Disease is labor, action, struggle--it is often violent action. Rapid heart action, rapid breathing, vomiting, diarrhea, etc., etc., represent increased effort. This uses up energy. It often leaves the patient exhausted at the end of his strenuous effort. It may so completely exhaust him as to end his life. Disease frequently means a greater expenditure of energy than the normal activities of health require, hence the urgent need for conservation of energy in every possible way. So great is the intensity of the effort, so fully are the powers of life concentrated upon the work in hand, there is no energy available with which to carry on the work of digestion. The suspension of digestive secretions, cessation of the rhythmic contractions of the stomach and intestines and the withdrawal of the desire for food are, therefore, compensatory measures, equally with the prostration of the patient, designed to conserve energy on the one hand that it may be available for use on the other.

Dr. Jennings wrote of this conservative measure seen in all acute disease: "The great, extensive, and complicated nutritive apparatus, that requires a large amount of force to convert raw material into living structure, is put at rest, that the forces saved thereby may be transferred to the recuperative machinery within their respective limits, so that there is no call for food, and none should be offered until the crisis is passed, or a point is reached where some nutritive labor can be performed, and there is a natural call for nutriment. * * * And food has no more to do with the production of vitality, than the timber, planks, bolts and canvas for the ships have in supplying ship-carpenters and sailors. In the mass of diseases--such as simple, continued, or remittent fever, scarlet fever, measles, mild bilious fevers--and most of the disorders that are termed febrile, that require a few days to do up their recuperative work in, the proper course of treatment to be pursued, is exceedingly plain and simple. So long as there is no call for nutriment, a cup of cool water is all that is needed for the inner man."--Tree of Life, pp. 186-187.

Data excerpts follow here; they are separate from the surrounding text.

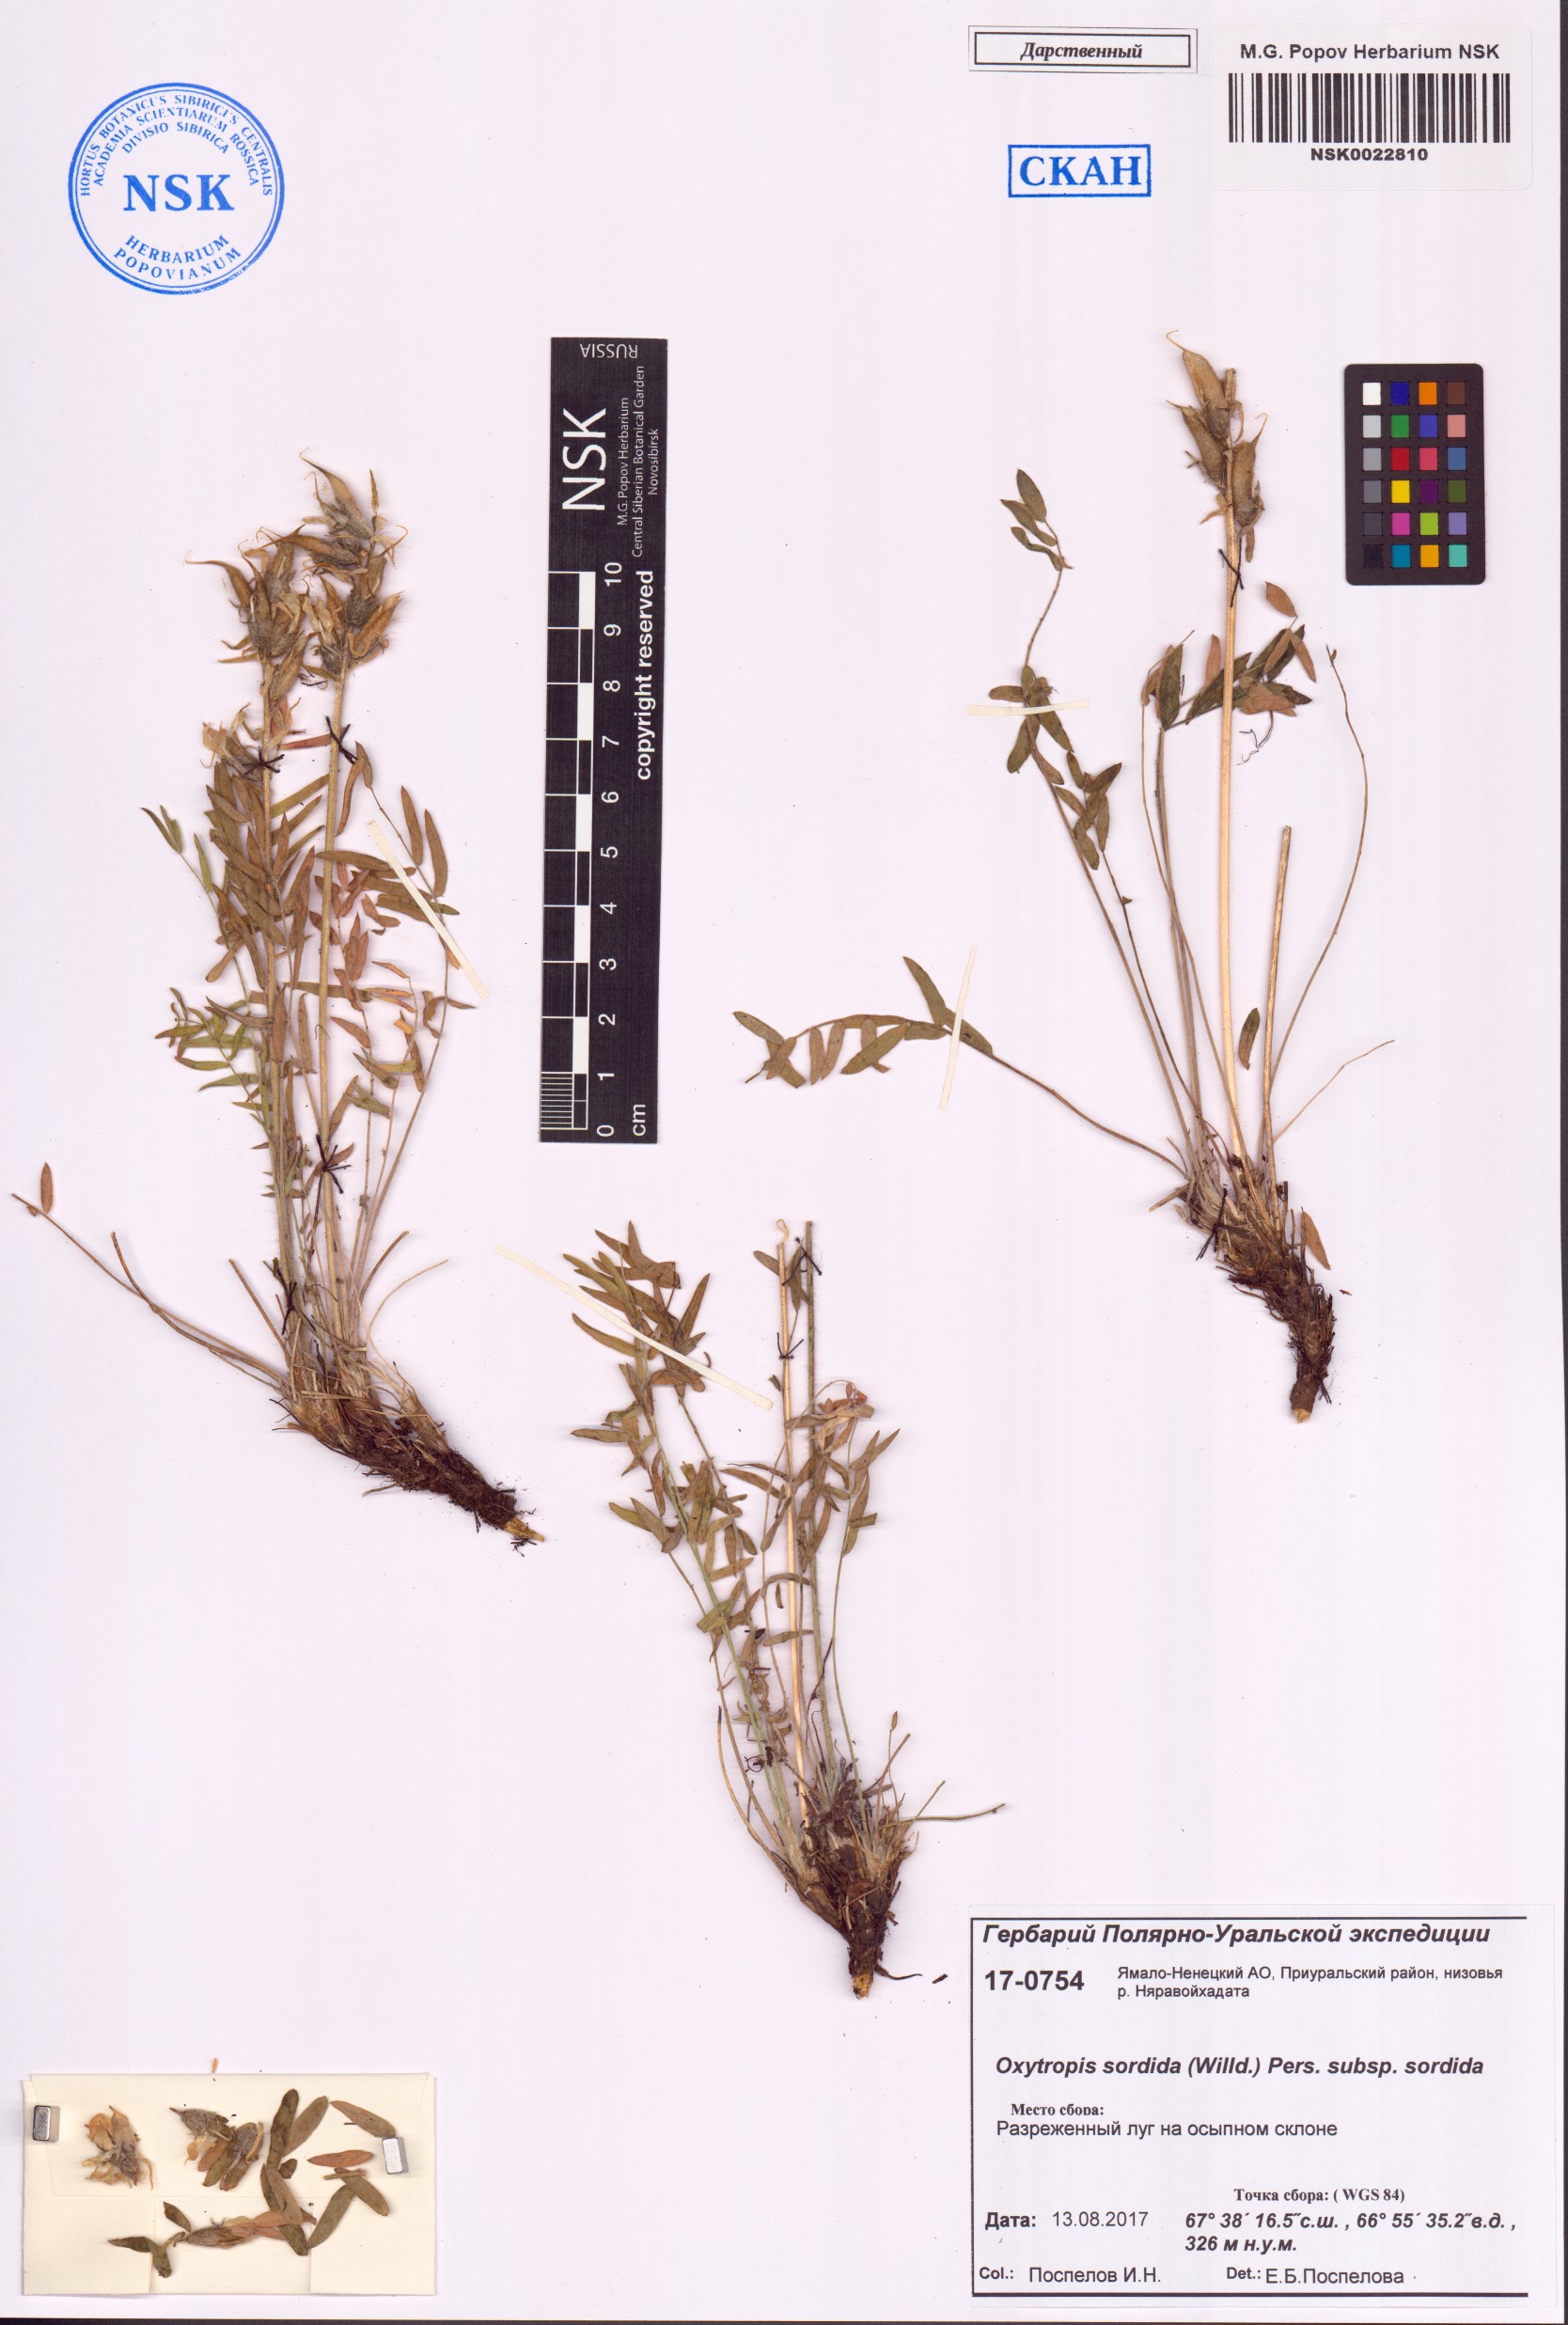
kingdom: Plantae
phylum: Tracheophyta
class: Magnoliopsida
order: Fabales
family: Fabaceae
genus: Oxytropis
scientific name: Oxytropis sordida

The urgent demand for increased effort which the presence of toxins occasions is the reason for the increased, even violent effort. But violent effort in one direction requires reduced effort, by way of compensation, in other directions. Fasting by the acutely ill is definitely a compensatory measure and its urgency is in direct proportion to the severity of the symptoms. There remains digestive power in a cold, in pneumonia there is none. By this is meant that the more ill is the patient the greater is the need to refrain from eating. Curious as it may appear at first thought, health and hunger come together.